Thou shall only ping once
I’ve been working on a cross-platform VMM library. Part of that involves a userspace NAT implementation that lets guest VMs access the network without requiring root privileges or TUN/TAP devices. Running the network stack in userspace also lets us enforce network policies on the guest, restricting which hosts and ports it can access.
We have integration tests that boot minimal Linux VMs and run commands via the console. One of those tests pings the gateway to verify networking works. It was using ping -c 1 with a FIXME: “Using -c 1 because -c 3 or higher causes the test to hang.” I decided to figure out why.
Symptoms#
ping -c 1 10.0.2.2 works fine. The reply comes back, ping exits, test passes.
ping -c 2 10.0.2.2 sends the first ping, receives the reply, then… nothing. The VM just sits there. No second ping is ever sent. No timeout. The process appears frozen.

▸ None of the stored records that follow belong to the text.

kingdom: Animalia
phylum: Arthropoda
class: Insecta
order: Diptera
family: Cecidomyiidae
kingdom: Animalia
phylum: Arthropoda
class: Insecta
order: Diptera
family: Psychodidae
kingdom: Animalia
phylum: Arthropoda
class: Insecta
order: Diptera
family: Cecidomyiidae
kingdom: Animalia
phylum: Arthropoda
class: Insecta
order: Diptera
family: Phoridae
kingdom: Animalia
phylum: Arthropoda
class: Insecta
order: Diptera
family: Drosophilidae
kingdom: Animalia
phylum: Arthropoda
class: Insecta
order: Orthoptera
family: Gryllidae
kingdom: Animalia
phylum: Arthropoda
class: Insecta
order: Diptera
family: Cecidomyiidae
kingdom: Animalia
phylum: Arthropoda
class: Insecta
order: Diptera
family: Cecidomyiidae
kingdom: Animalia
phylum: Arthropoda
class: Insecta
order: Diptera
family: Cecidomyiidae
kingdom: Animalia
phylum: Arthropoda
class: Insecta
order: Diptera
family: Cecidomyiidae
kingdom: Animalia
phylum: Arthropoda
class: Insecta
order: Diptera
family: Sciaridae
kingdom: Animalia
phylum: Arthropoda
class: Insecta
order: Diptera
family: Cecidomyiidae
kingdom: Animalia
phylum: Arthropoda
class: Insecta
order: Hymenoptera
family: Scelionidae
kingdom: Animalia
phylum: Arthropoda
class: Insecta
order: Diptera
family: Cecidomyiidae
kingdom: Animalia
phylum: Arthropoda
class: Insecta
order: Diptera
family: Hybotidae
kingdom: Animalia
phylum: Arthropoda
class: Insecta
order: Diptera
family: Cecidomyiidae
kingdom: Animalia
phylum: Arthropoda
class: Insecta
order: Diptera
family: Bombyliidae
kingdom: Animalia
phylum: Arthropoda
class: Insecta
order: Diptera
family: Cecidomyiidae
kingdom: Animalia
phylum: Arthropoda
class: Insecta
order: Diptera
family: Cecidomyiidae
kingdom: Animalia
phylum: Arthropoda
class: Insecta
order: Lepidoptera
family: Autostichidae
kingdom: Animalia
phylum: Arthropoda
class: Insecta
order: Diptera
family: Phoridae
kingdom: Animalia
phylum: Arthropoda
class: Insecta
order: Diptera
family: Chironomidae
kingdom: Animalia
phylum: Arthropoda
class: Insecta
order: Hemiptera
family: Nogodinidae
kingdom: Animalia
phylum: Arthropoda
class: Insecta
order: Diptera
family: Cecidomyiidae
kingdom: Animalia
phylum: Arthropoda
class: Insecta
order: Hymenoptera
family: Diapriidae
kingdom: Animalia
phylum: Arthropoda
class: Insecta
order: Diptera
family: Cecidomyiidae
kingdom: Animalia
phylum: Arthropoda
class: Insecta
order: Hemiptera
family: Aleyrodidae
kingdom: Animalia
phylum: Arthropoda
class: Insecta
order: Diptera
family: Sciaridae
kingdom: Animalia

This affected both pings to the gateway (handled by smoltcp) and pings to external hosts (routed through ICMP NAT). Same behavior for both.
Down the wrong path#
My first instinct was that something was wrong with our networking code. I added debug logging everywhere. ICMP echo replies were being received and delivered to the guest. The network stack was doing its job.
But after that first reply, the guest simply stopped sending packets.
Diving into busybox#
I was using Claude Code to help debug this. At some point I asked it to investigate how busybox’s ping works. It spawned a subagent to research the source code and came back with a report.
The key finding: busybox ping uses alarm() to schedule subsequent pings. After receiving a reply, it calls alarm(1) to fire a SIGALRM in one second, then blocks on recvfrom(). When the signal fires, recvfrom() returns with EINTR and ping sends the next packet.
If alarm() isn’t working, ping blocks forever.
Testing our hypothesis#
To confirm, I ran this inside the VM:
ping -c 2 10.0.2.2 &
sleep 2
kill -ALRM $!
Both pings completed. The first ping goes out immediately, then ping blocks on recvfrom() waiting for either a reply or a signal. The manual SIGALRM interrupts the syscall, triggering the second ping. Signal delivery worked fine, but alarm() wasn’t scheduling it.
Root cause#
I asked Claude Code whether tinyconfig would support alarm(). After investigating, it found we were missing timer support.
Our test VMs use minimal Linux kernels built from tinyconfig. Turns out it doesn’t include timers by default:
TICK_ONESHOT = true;
HIGH_RES_TIMERS = true;
POSIX_TIMERS = true;
ARM_ARCH_TIMER = true; # ARM64 only
Without these, alarm() accepts the syscall but never fires the signal. Four lines of config, and ping -c 3 works.
Lessons learned#
AI is good at the tedious research you’d skip.
The breakthrough came from a subagent reading busybox’s ping implementation. I wouldn’t have done that manually. I’d have kept staring at my own code. Having Claude Code go off, study the source, and come back with “it uses alarm() to schedule pings” was the turning point.
Fresh sessions can act as a second pair of eyes.
I also asked a separate Claude Code instance for ideas. Without our debugging context, it approached the problem differently and suggested things like PID 1 signal semantics and SA_RESTART behavior. Sometimes missing context is a feature.
Three hours of debugging. Four lines of config.